Alger ne parvient toujours pas à rendre l’hommage qui sied à la mémoire de Maurice Audin, l’une des figures de la guerre contre le colonialisme français. Symbole de l’engagement des militants du parti communiste dans les rangs du Front de libération nationale, le nom de ce chahid (martyr) a été attribué à une place du centre de la capitale au lendemain de l’indépendance. Depuis, dans l’inconscient des Algérois, «Audin» est un espace bien plus grand celle-ci: il représente le cœur de la ville. En mai 2012, une plaque commémorative en marbre avait été installée à la sortie du tunnel des Facultés, en face de cette place. Et c’est tout naturellement que ce lieu est devenu l’un des principaux pôles d’attraction du mouvement de contestation citoyenne, le Hirak, dès février 2019. Les étudiants se sont très vite réappropriés l’image de ce jeune mathématicien assassiné par les parachutistes en 1957, alors qu’il venait de finaliser sa thèse de doctorat.
Des étudiants écrivent leurs rêves sur des post-it et les collent sur la plaque commémorative de Maurice Audin.
Indignation
Les autorités voient d’un mauvais œil ces séances «d’affichage de rêves» et finissent par les interdire. Les mardis et les vendredis, jours de manifestation, la place Audin est entourée de policiers anti-émeutes, devenant presque inaccessible. Il faut dire que le Hirak a ravivé la mémoire et l’engagement des héros de la guerre d’indépendance et les a mis en avant pour dénoncer l’échec des gouvernants actuels.
Ces dernières semaines, la mairie d’Alger-centre et la wilaya (préfecture) d’Alger ont décidé d’installer des statues de personnalités célèbres à travers la capitale. Pour Maurice Audin, les autorités ont choisi de construire un buste à son effigie. Mais dévoilée en catimini mardi 13 avril, l’œuvre provoque une vague d’indignation sur les réseaux sociaux.

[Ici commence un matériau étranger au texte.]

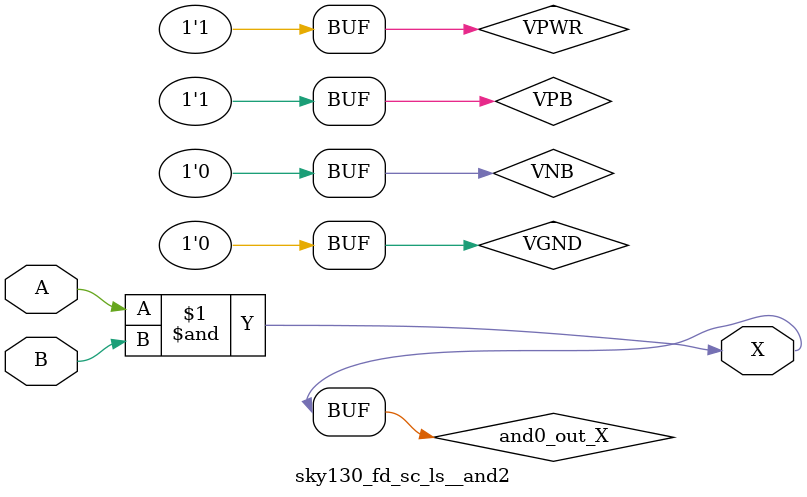
<source format=v>
/*
 * Copyright 2020 The SkyWater PDK Authors
 *
 * Licensed under the Apache License, Version 2.0 (the "License");
 * you may not use this file except in compliance with the License.
 * You may obtain a copy of the License at
 *
 *     https://www.apache.org/licenses/LICENSE-2.0
 *
 * Unless required by applicable law or agreed to in writing, software
 * distributed under the License is distributed on an "AS IS" BASIS,
 * WITHOUT WARRANTIES OR CONDITIONS OF ANY KIND, either express or implied.
 * See the License for the specific language governing permissions and
 * limitations under the License.
 *
 * SPDX-License-Identifier: Apache-2.0
*/


`ifndef SKY130_FD_SC_LS__AND2_BEHAVIORAL_V
`define SKY130_FD_SC_LS__AND2_BEHAVIORAL_V

/**
 * and2: 2-input AND.
 *
 * Verilog simulation functional model.
 */

`timescale 1ns / 1ps
`default_nettype none

`celldefine
module sky130_fd_sc_ls__and2 (
    X,
    A,
    B
);

    // Module ports
    output X;
    input  A;
    input  B;

    // Module supplies
    supply1 VPWR;
    supply0 VGND;
    supply1 VPB ;
    supply0 VNB ;

    // Local signals
    wire and0_out_X;

    //  Name  Output      Other arguments
    and and0 (and0_out_X, A, B           );
    buf buf0 (X         , and0_out_X     );

endmodule
`endcelldefine

`default_nettype wire
`endif  // SKY130_FD_SC_LS__AND2_BEHAVIORAL_V
</source>
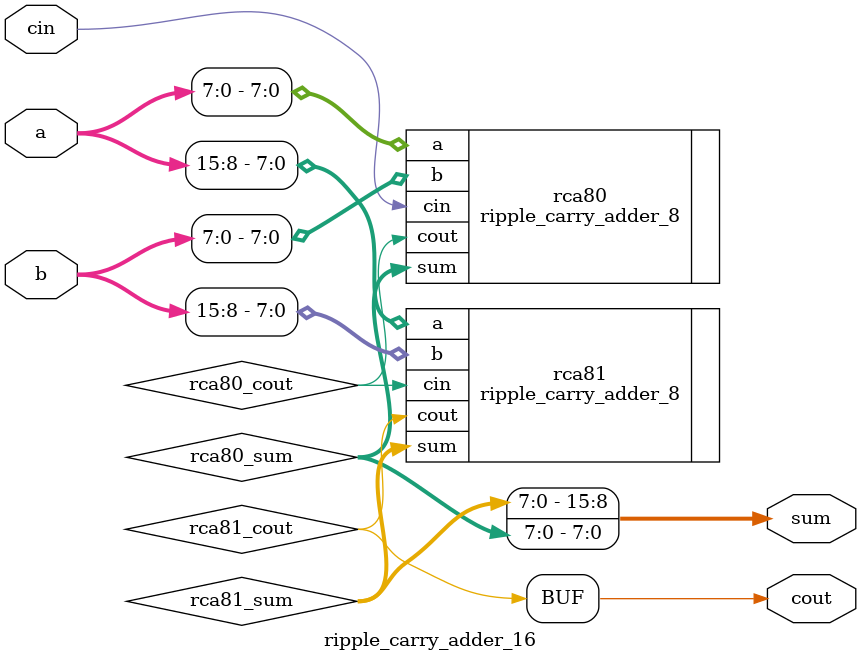
<source format=v>
`include "../../src/verilog/ripple_carry_adder_8.v"

module ripple_carry_adder_16(
    input wire [15:0] a,
    input wire [15:0] b,
    input wire cin,
    output wire cout,
    output wire [15:0] sum
);

wire rca80_cout;
wire [7:0] rca80_sum;
wire rca81_cout;
wire [7:0] rca81_sum;

ripple_carry_adder_8 rca80(
    .a(a[7:0]),
    .b(b[7:0]),
    .cin(cin),
    .cout(rca80_cout),
    .sum(rca80_sum)
);

ripple_carry_adder_8 rca81(
    .a(a[15:8]),
    .b(b[15:8]),
    .cin(rca80_cout),
    .cout(rca81_cout),
    .sum(rca81_sum)
);

assign cout = rca81_cout;
assign sum = {rca81_sum, rca80_sum};

endmodule
</source>
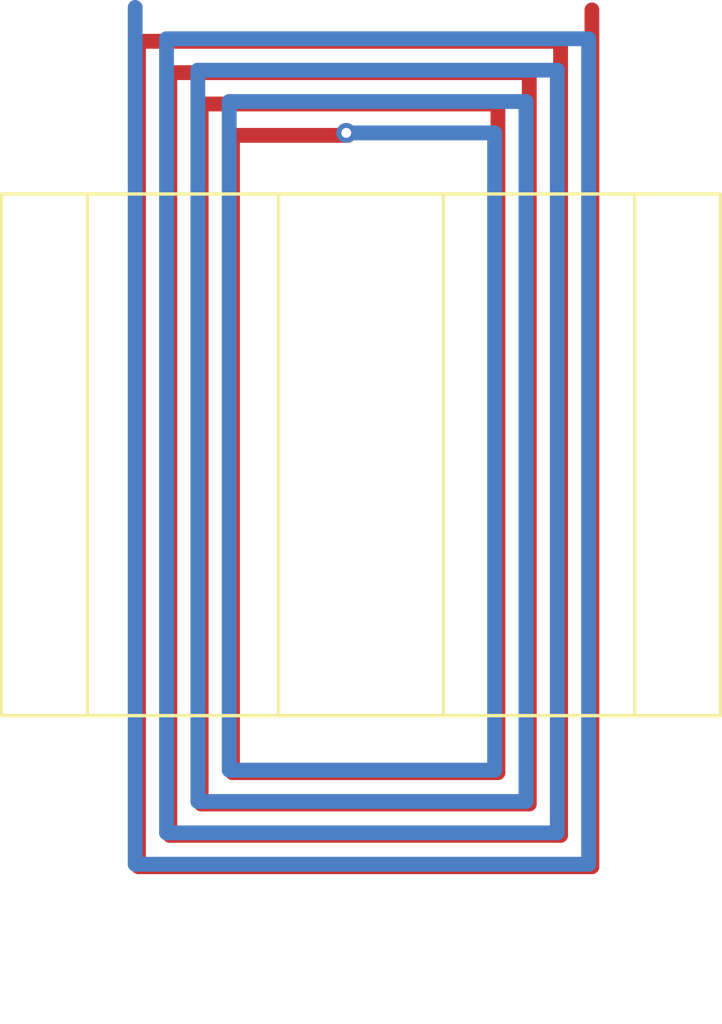
<source format=kicad_pcb>
(kicad_pcb
	(version 20241229)
	(generator "pcbnew")
	(generator_version "9.0")
	(general
		(thickness 1.6)
		(legacy_teardrops no)
	)
	(paper "A4")
	(layers
		(0 "F.Cu" signal)
		(4 "In1.Cu" signal)
		(6 "In2.Cu" signal)
		(2 "B.Cu" signal)
		(9 "F.Adhes" user "F.Adhesive")
		(11 "B.Adhes" user "B.Adhesive")
		(13 "F.Paste" user)
		(15 "B.Paste" user)
		(5 "F.SilkS" user "F.Silkscreen")
		(7 "B.SilkS" user "B.Silkscreen")
		(1 "F.Mask" user)
		(3 "B.Mask" user)
		(17 "Dwgs.User" user "User.Drawings")
		(19 "Cmts.User" user "User.Comments")
		(21 "Eco1.User" user "User.Eco1")
		(23 "Eco2.User" user "User.Eco2")
		(25 "Edge.Cuts" user)
		(27 "Margin" user)
		(31 "F.CrtYd" user "F.Courtyard")
		(29 "B.CrtYd" user "B.Courtyard")
		(35 "F.Fab" user)
		(33 "B.Fab" user)
		(39 "User.1" user)
		(41 "User.2" user)
		(43 "User.3" user)
		(45 "User.4" user)
	)
	(setup
		(stackup
			(layer "F.SilkS"
				(type "Top Silk Screen")
			)
			(layer "F.Paste"
				(type "Top Solder Paste")
			)
			(layer "F.Mask"
				(type "Top Solder Mask")
				(thickness 0.01)
			)
			(layer "F.Cu"
				(type "copper")
				(thickness 0.035)
			)
			(layer "dielectric 1"
				(type "prepreg")
				(thickness 0.1)
				(material "FR4")
				(epsilon_r 4.5)
				(loss_tangent 0.02)
			)
			(layer "In1.Cu"
				(type "copper")
				(thickness 0.035)
			)
			(layer "dielectric 2"
				(type "core")
				(thickness 1.24)
				(material "FR4")
				(epsilon_r 4.5)
				(loss_tangent 0.02)
			)
			(layer "In2.Cu"
				(type "copper")
				(thickness 0.035)
			)
			(layer "dielectric 3"
				(type "prepreg")
				(thickness 0.1)
				(material "FR4")
				(epsilon_r 4.5)
				(loss_tangent 0.02)
			)
			(layer "B.Cu"
				(type "copper")
				(thickness 0.035)
			)
			(layer "B.Mask"
				(type "Bottom Solder Mask")
				(thickness 0.01)
			)
			(layer "B.Paste"
				(type "Bottom Solder Paste")
			)
			(layer "B.SilkS"
				(type "Bottom Silk Screen")
			)
			(copper_finish "None")
			(dielectric_constraints no)
		)
		(pad_to_mask_clearance 0)
		(allow_soldermask_bridges_in_footprints no)
		(tenting front back)
		(pcbplotparams
			(layerselection 0x00000000_00000000_55555555_5755f5ff)
			(plot_on_all_layers_selection 0x00000000_00000000_00000000_00000000)
			(disableapertmacros no)
			(usegerberextensions no)
			(usegerberattributes yes)
			(usegerberadvancedattributes yes)
			(creategerberjobfile yes)
			(dashed_line_dash_ratio 12.000000)
			(dashed_line_gap_ratio 3.000000)
			(svgprecision 4)
			(plotframeref no)
			(mode 1)
			(useauxorigin no)
			(hpglpennumber 1)
			(hpglpenspeed 20)
			(hpglpendiameter 15.000000)
			(pdf_front_fp_property_popups yes)
			(pdf_back_fp_property_popups yes)
			(pdf_metadata yes)
			(pdf_single_document no)
			(dxfpolygonmode yes)
			(dxfimperialunits yes)
			(dxfusepcbnewfont yes)
			(psnegative no)
			(psa4output no)
			(plot_black_and_white yes)
			(sketchpadsonfab no)
			(plotpadnumbers no)
			(hidednponfab no)
			(sketchdnponfab yes)
			(crossoutdnponfab yes)
			(subtractmaskfromsilk no)
			(outputformat 1)
			(mirror no)
			(drillshape 1)
			(scaleselection 1)
			(outputdirectory "")
		)
	)
	(net 0 "")
	(gr_line
		(start 5.2 26.025)
		(end 5.2 2.925)
		(stroke
			(width 0.45)
			(type default)
		)
		(layer "F.Cu")
		(uuid "04838865-6591-47e3-b2fd-3b64207fe5b8")
	)
	(gr_line
		(start 7.1 4.825)
		(end 10.6 4.825)
		(stroke
			(width 0.45)
			(type default)
		)
		(layer "F.Cu")
		(uuid "49220f96-b1c0-417e-a066-b9b56fd56eef")
	)
	(gr_line
		(start 6.15 25.075)
		(end 6.15 3.875)
		(stroke
			(width 0.45)
			(type default)
		)
		(layer "F.Cu")
		(uuid "9de5db0e-99c5-4196-8183-6ae3a70baaa8")
	)
	(gr_line
		(start 16.1 2.925)
		(end 16.1 25.075)
		(stroke
			(width 0.45)
			(type default)
		)
		(layer "F.Cu")
		(uuid "a31f7c3d-f44a-4514-a522-b9140d930d2f")
	)
	(gr_line
		(start 5.2 2.925)
		(end 16.1 2.925)
		(stroke
			(width 0.45)
			(type default)
		)
		(layer "F.Cu")
		(uuid "b02f4bac-705d-49fc-8f02-733224d41e51")
	)
	(gr_line
		(start 17.05 26.025)
		(end 5.2 26.025)
		(stroke
			(width 0.45)
			(type default)
		)
		(layer "F.Cu")
		(uuid "b56a9164-2f12-4f99-998c-c6eecc1b7eeb")
	)
	(gr_line
		(start 18 1.025)
		(end 18 26.975)
		(stroke
			(width 0.45)
			(type default)
		)
		(layer "F.Cu")
		(uuid "bd8fca88-b0b9-4c30-813d-7f9d72bcb337")
	)
	(gr_line
		(start 17.05 1.975)
		(end 17.05 26.025)
		(stroke
			(width 0.45)
			(type default)
		)
		(layer "F.Cu")
		(uuid "bfe09682-a6dd-4e5a-b0e8-fd3fdac7c6c1")
	)
	(gr_line
		(start 18 26.975)
		(end 4.25 26.975)
		(stroke
			(width 0.45)
			(type default)
		)
		(layer "F.Cu")
		(uuid "c57e59f2-d974-4a8b-a227-0525d1a36c78")
	)
	(gr_line
		(start 15.15 24.125)
		(end 7.1 24.125)
		(stroke
			(width 0.45)
			(type default)
		)
		(layer "F.Cu")
		(uuid "d21a8b38-ca48-4641-937b-7c4e87251264")
	)
	(gr_line
		(start 15.15 3.875)
		(end 15.15 24.125)
		(stroke
			(width 0.45)
			(type default)
		)
		(layer "F.Cu")
		(uuid "d4ca0eb3-a4ba-4ae8-96a2-df3bcfe91c99")
	)
	(gr_line
		(start 4.25 26.975)
		(end 4.25 1.975)
		(stroke
			(width 0.45)
			(type default)
		)
		(layer "F.Cu")
		(uuid "dd6ab570-526a-413c-b1f5-e867d3dcf005")
	)
	(gr_line
		(start 6.15 3.875)
		(end 15.15 3.875)
		(stroke
			(width 0.45)
			(type default)
		)
		(layer "F.Cu")
		(uuid "e541bfcb-7414-4b14-8148-417fe5d321fc")
	)
	(gr_line
		(start 7.1 24.125)
		(end 7.1 4.825)
		(stroke
			(width 0.45)
			(type default)
		)
		(layer "F.Cu")
		(uuid "f5528597-03a0-4e72-a515-8dae04ebeb44")
	)
	(gr_line
		(start 4.25 1.975)
		(end 17.05 1.975)
		(stroke
			(width 0.45)
			(type default)
		)
		(layer "F.Cu")
		(uuid "f5f32226-2aff-486d-8028-a6c2af1dac21")
	)
	(gr_line
		(start 16.1 25.075)
		(end 6.15 25.075)
		(stroke
			(width 0.45)
			(type default)
		)
		(layer "F.Cu")
		(uuid "f88a1913-6b73-4b5c-b215-b625004f1c0b")
	)
	(gr_line
		(start 6.05 2.85)
		(end 6.05 25)
		(stroke
			(width 0.45)
			(type default)
		)
		(layer "B.Cu")
		(uuid "0471533a-bdb3-4a12-8e64-b5b514d8059f")
	)
	(gr_line
		(start 4.15 0.95)
		(end 4.15 26.9)
		(stroke
			(width 0.45)
			(type default)
		)
		(layer "B.Cu")
		(uuid "182d65c9-3705-401e-81bd-c43d799c158e")
	)
	(gr_line
		(start 5.1 1.9)
		(end 5.1 25.95)
		(stroke
			(width 0.45)
			(type default)
		)
		(layer "B.Cu")
		(uuid "18732562-59c9-4f19-9a78-ae5770c63d7e")
	)
	(gr_line
		(start 16 3.8)
		(end 7 3.8)
		(stroke
			(width 0.45)
			(type default)
		)
		(layer "B.Cu")
		(uuid "244e2bc5-79bf-4e00-9a97-2a1cbca7c41a")
	)
	(gr_line
		(start 15.05 24.05)
		(end 15.05 4.75)
		(stroke
			(width 0.45)
			(type default)
		)
		(layer "B.Cu")
		(uuid "3366ad2a-535f-493e-a527-ff0eacb12748")
	)
	(gr_line
		(start 15.05 4.75)
		(end 10.55 4.75)
		(stroke
			(width 0.45)
			(type default)
		)
		(layer "B.Cu")
		(uuid "53fc9eea-44c5-4bbc-8763-bac89f456438")
	)
	(gr_line
		(start 16.95 2.85)
		(end 6.05 2.85)
		(stroke
			(width 0.45)
			(type default)
		)
		(layer "B.Cu")
		(uuid "5a9fa2aa-140d-4de4-8e0d-4f45e3b9c701")
	)
	(gr_line
		(start 7 24.05)
		(end 15.05 24.05)
		(stroke
			(width 0.45)
			(type default)
		)
		(layer "B.Cu")
		(uuid "7a99767e-1f7d-4d42-bdbf-67a060c21824")
	)
	(gr_line
		(start 17.9 26.9)
		(end 17.9 1.9)
		(stroke
			(width 0.45)
			(type default)
		)
		(layer "B.Cu")
		(uuid "8176dede-a0d5-4484-aaa7-c4366750f40d")
	)
	(gr_line
		(start 7 3.8)
		(end 7 24.05)
		(stroke
			(width 0.45)
			(type default)
		)
		(layer "B.Cu")
		(uuid "8ca6fbb0-2264-4883-a330-e43d0c005f5f")
	)
	(gr_line
		(start 5.1 25.95)
		(end 16.95 25.95)
		(stroke
			(width 0.45)
			(type default)
		)
		(layer "B.Cu")
		(uuid "afb77aaf-a3ca-4882-b0d8-38b412bb3b32")
	)
	(gr_line
		(start 16.95 25.95)
		(end 16.95 2.85)
		(stroke
			(width 0.45)
			(type default)
		)
		(layer "B.Cu")
		(uuid "b61a1823-def8-4c6a-8fe5-3d8d01b590dd")
	)
	(gr_line
		(start 6.05 25)
		(end 16 25)
		(stroke
			(width 0.45)
			(type default)
		)
		(layer "B.Cu")
		(uuid "cd6c14c6-9ac2-4cc1-bb09-99d6a71a2a53")
	)
	(gr_line
		(start 17.9 1.9)
		(end 5.1 1.9)
		(stroke
			(width 0.45)
			(type default)
		)
		(layer "B.Cu")
		(uuid "d5d80695-ddfb-4bc1-8962-e13aa8b0ec1a")
	)
	(gr_line
		(start 4.15 26.9)
		(end 17.9 26.9)
		(stroke
			(width 0.45)
			(type default)
		)
		(layer "B.Cu")
		(uuid "df6876a0-c04d-4d40-9aa1-585335991c8d")
	)
	(gr_line
		(start 16 25)
		(end 16 3.8)
		(stroke
			(width 0.45)
			(type default)
		)
		(layer "B.Cu")
		(uuid "e8b9a61a-1626-45bd-9ee0-f75bfb9eb49f")
	)
	(gr_line
		(start 5.2 2.5)
		(end 17.05 2.5)
		(stroke
			(width 1)
			(type solid)
		)
		(layer "In1.Cu")
		(uuid "12526978-e4b1-442b-a177-b96c15f7a028")
	)
	(gr_line
		(start 17.05 2.5)
		(end 17.05 31.25)
		(stroke
			(width 1)
			(type solid)
		)
		(layer "In1.Cu")
		(uuid "66f82a90-fb92-4429-8237-9caf24f2ab3d")
	)
	(gr_line
		(start 5.2 30.75)
		(end 5.2 2.5)
		(stroke
			(width 1)
			(type solid)
		)
		(layer "In1.Cu")
		(uuid "8602e819-f50e-437c-b75d-1eaa8ce0d80d")
	)
	(gr_rect
		(start 2.7 6.6)
		(end 19.3 22.4)
		(stroke
			(width 0.1)
			(type solid)
		)
		(fill no)
		(layer "F.SilkS")
		(uuid "35ef6d3c-157c-4a23-842a-59064a3ce605")
	)
	(gr_rect
		(start 8.5 6.6)
		(end 13.5 22.4)
		(stroke
			(width 0.1)
			(type solid)
		)
		(fill no)
		(layer "F.SilkS")
		(uuid "36288afb-681d-4ad7-833c-fde3d6071024")
	)
	(gr_rect
		(start 0.1 6.6)
		(end 21.9 22.4)
		(stroke
			(width 0.1)
			(type solid)
		)
		(fill no)
		(layer "F.SilkS")
		(uuid "f50684e3-1f88-4879-8cac-7135ab0060b3")
	)
	(gr_line
		(start 5.15 2.5)
		(end 17 2.5)
		(stroke
			(width 1)
			(type solid)
		)
		(layer "In2.Cu")
		(uuid "329c24de-bab0-4c5f-8e21-ffcd5c202fde")
	)
	(gr_line
		(start 17 2.5)
		(end 17 30)
		(stroke
			(width 1)
			(type solid)
		)
		(layer "In2.Cu")
		(uuid "3436e835-ee89-4b7a-8972-4baf3ca65080")
	)
	(gr_line
		(start 5.15 30.75)
		(end 5.15 2.5)
		(stroke
			(width 1)
			(type solid)
		)
		(layer "In2.Cu")
		(uuid "c7469c6d-e660-42fb-9248-bdb07f7b0a40")
	)
	(via
		(at 10.55 4.75)
		(size 0.6)
		(drill 0.3)
		(layers "F.Cu" "B.Cu")
		(net 0)
		(uuid "a122f494-b608-4805-b202-1e769895afeb")
	)
	(group ""
		(uuid "19618a0b-15a6-4b4e-89c4-d752e605ede9")
		(members "04838865-6591-47e3-b2fd-3b64207fe5b8" "49220f96-b1c0-417e-a066-b9b56fd56eef"
			"9de5db0e-99c5-4196-8183-6ae3a70baaa8" "a31f7c3d-f44a-4514-a522-b9140d930d2f"
			"b02f4bac-705d-49fc-8f02-733224d41e51" "b56a9164-2f12-4f99-998c-c6eecc1b7eeb"
			"bd8fca88-b0b9-4c30-813d-7f9d72bcb337" "bfe09682-a6dd-4e5a-b0e8-fd3fdac7c6c1"
			"c57e59f2-d974-4a8b-a227-0525d1a36c78" "d21a8b38-ca48-4641-937b-7c4e87251264"
			"d4ca0eb3-a4ba-4ae8-96a2-df3bcfe91c99" "dd6ab570-526a-413c-b1f5-e867d3dcf005"
			"e541bfcb-7414-4b14-8148-417fe5d321fc" "f5528597-03a0-4e72-a515-8dae04ebeb44"
			"f5f32226-2aff-486d-8028-a6c2af1dac21" "f88a1913-6b73-4b5c-b215-b625004f1c0b"
		)
	)
	(group ""
		(uuid "b4cca12d-ad59-466a-a854-81f4725ef45e")
		(members "0471533a-bdb3-4a12-8e64-b5b514d8059f" "182d65c9-3705-401e-81bd-c43d799c158e"
			"18732562-59c9-4f19-9a78-ae5770c63d7e" "244e2bc5-79bf-4e00-9a97-2a1cbca7c41a"
			"3366ad2a-535f-493e-a527-ff0eacb12748" "53fc9eea-44c5-4bbc-8763-bac89f456438"
			"5a9fa2aa-140d-4de4-8e0d-4f45e3b9c701" "7a99767e-1f7d-4d42-bdbf-67a060c21824"
			"8176dede-a0d5-4484-aaa7-c4366750f40d" "8ca6fbb0-2264-4883-a330-e43d0c005f5f"
			"a122f494-b608-4805-b202-1e769895afeb" "afb77aaf-a3ca-4882-b0d8-38b412bb3b32"
			"b61a1823-def8-4c6a-8fe5-3d8d01b590dd" "cd6c14c6-9ac2-4cc1-bb09-99d6a71a2a53"
			"d5d80695-ddfb-4bc1-8962-e13aa8b0ec1a" "df6876a0-c04d-4d40-9aa1-585335991c8d"
			"e8b9a61a-1626-45bd-9ee0-f75bfb9eb49f"
		)
	)
	(group ""
		(uuid "67f42650-506d-43a9-852e-3b94e421795d")
		(members "12526978-e4b1-442b-a177-b96c15f7a028" "66f82a90-fb92-4429-8237-9caf24f2ab3d"
			"8602e819-f50e-437c-b75d-1eaa8ce0d80d"
		)
	)
	(group ""
		(uuid "2e58fdce-afba-423a-be8c-d51baf115f3f")
		(members "35ef6d3c-157c-4a23-842a-59064a3ce605" "36288afb-681d-4ad7-833c-fde3d6071024"
			"f50684e3-1f88-4879-8cac-7135ab0060b3"
		)
	)
	(group ""
		(uuid "638b3b1c-b606-44dc-b427-d8dfbd0d94f8")
		(members "329c24de-bab0-4c5f-8e21-ffcd5c202fde" "3436e835-ee89-4b7a-8972-4baf3ca65080"
			"c7469c6d-e660-42fb-9248-bdb07f7b0a40"
		)
	)
	(embedded_fonts no)
)

</source>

«Ma lettre ouverte s’adressait aussi au chef de l’État. Résidant en France, je l’ai aussi envoyée à l’ambassadeur d’Algérie en France. Pourquoi avoir enlevé la fresque [la plaque commémorative, ndlr] qui ornait l’entrée du tunnel des Facultés, qui était connue et appréciée de tous? La fresque était bordée sur tous ses côtés de petits drapeaux algériens qui contribuaient au sens de l’œuvre et à sa dimension nationale. Pourquoi l’avoir remplacée par un drapeau algérien qu’on voit à peine puisqu’il est en partie masqué par le nouveau buste? Pourquoi avoir installé un buste si monumental sur un petit bout de trottoir quand il aurait pu être au centre de la place ? La famille aurait pu, aurait dû, être consultée, de même que l’Association Josette et Maurice Audin», s’interroge-t-il.
«La place appartient au peuple»
Dans sa lettre ouverte, Pierre Audin a précisé que sa famille «souhaite que le buste soit installé au centre de la place ; que la fresque retrouve sa place initiale ; une inauguration officielle, sans barrage de police, un vendredi, avec le peuple comme invité d’honneur». Des exigences qui, pour l’heure, n’ont donné lieu à aucune réaction officielle.
«La place Audin est avec la place des Martyrs et la Grande Poste, un repère important et naturel pour les Algérois. D’ailleurs cette place n’a jamais été inaugurée officiellement. Elle porte le nom de Maurice Audin depuis les festivités du premier anniversaire de l’indépendance, par décision du 4 juillet 1963. Cette place appartient au peuple algérien. C’est pourquoi j’ai proposé que la cérémonie d’inauguration lui donne la place d’honneur», a indiqué à Sputnik Pierre Audin.
«Mes parents ont lutté contre le colonialisme pour une Algérie fraternelle, solidaire, multiculturelle. J’ai été éduqué dans ces principes et cet idéal est naturellement devenu le mien. L’Algérie est certes indépendante, mais elle n’est toujours pas le pays auquel aspiraient mes parents et les Algériens. Depuis le 22 février 2019, le peuple a repris la marche vers cet avenir dont rêvaient mes parents, il est naturel que je sois à ses côtés».